INSTRUCTIONS TO FOLLOW -> Write the records out exactly as they read, but not the pictures.
########################################
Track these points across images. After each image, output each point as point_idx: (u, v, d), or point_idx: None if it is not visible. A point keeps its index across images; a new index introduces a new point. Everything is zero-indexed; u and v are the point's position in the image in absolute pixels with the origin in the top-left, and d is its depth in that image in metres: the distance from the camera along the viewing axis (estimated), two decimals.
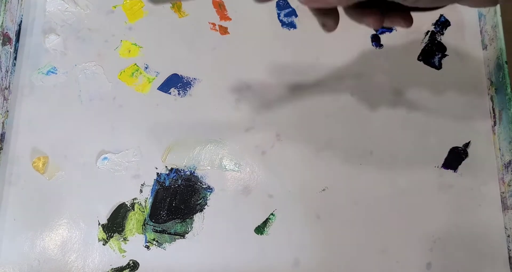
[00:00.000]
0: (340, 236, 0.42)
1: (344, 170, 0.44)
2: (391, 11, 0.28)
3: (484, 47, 0.47)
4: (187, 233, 0.42)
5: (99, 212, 0.43)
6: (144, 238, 0.42)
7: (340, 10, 0.28)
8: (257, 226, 0.43)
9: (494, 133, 0.44)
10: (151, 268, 0.42)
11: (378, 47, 0.48)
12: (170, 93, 0.46)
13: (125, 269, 0.42)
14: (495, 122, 0.44)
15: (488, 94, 0.46)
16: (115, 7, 0.49)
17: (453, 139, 0.45)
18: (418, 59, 0.47)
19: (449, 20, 0.48)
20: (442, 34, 0.48)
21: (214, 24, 0.49)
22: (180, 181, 0.44)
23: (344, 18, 0.28)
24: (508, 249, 0.42)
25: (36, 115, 0.46)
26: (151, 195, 0.43)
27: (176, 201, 0.43)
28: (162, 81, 0.47)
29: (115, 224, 0.43)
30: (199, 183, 0.44)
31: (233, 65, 0.47)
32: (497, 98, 0.44)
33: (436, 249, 0.42)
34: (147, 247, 0.42)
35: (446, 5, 0.27)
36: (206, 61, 0.47)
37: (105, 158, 0.44)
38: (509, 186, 0.41)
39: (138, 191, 0.44)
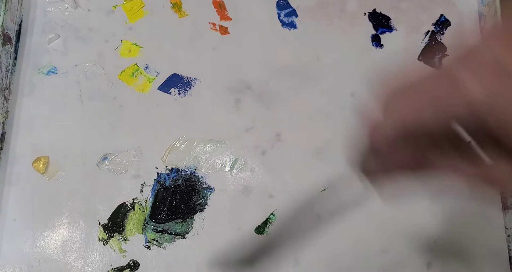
########################################
ANSWER SECTION ->
Track these points across images. After each image, output each point as point_idx: (u, v, d), or point_idx: None if it is not visible. A point keeps its index across images; a new index introduces a new point. Everything is zero-indexed; u and v are the point's position in the image in absolute pixels with the origin in the top-left, and d is its depth in that image in metres: the distance from the camera along the viewing axis (estimated), two decimals.
[00:00.000]
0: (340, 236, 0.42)
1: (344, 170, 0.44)
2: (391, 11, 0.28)
3: (484, 47, 0.47)
4: (187, 233, 0.42)
5: (99, 212, 0.43)
6: (144, 238, 0.42)
7: (340, 10, 0.28)
8: (257, 226, 0.43)
9: (494, 133, 0.44)
10: (151, 268, 0.42)
11: (378, 47, 0.48)
12: (170, 93, 0.46)
13: (125, 269, 0.42)
14: (495, 122, 0.44)
15: (488, 94, 0.46)
16: (115, 7, 0.49)
17: (453, 139, 0.45)
18: (418, 59, 0.47)
19: (449, 20, 0.48)
20: (442, 34, 0.48)
21: (214, 24, 0.49)
22: (180, 181, 0.44)
23: (344, 18, 0.28)
24: (508, 249, 0.42)
25: (36, 115, 0.46)
26: (151, 195, 0.43)
27: (176, 201, 0.43)
28: (162, 81, 0.47)
29: (115, 224, 0.43)
30: (199, 183, 0.44)
31: (233, 65, 0.47)
32: (497, 98, 0.44)
33: (436, 249, 0.42)
34: (147, 247, 0.42)
35: (446, 5, 0.27)
36: (206, 61, 0.47)
37: (105, 158, 0.44)
38: (509, 186, 0.41)
39: (138, 191, 0.44)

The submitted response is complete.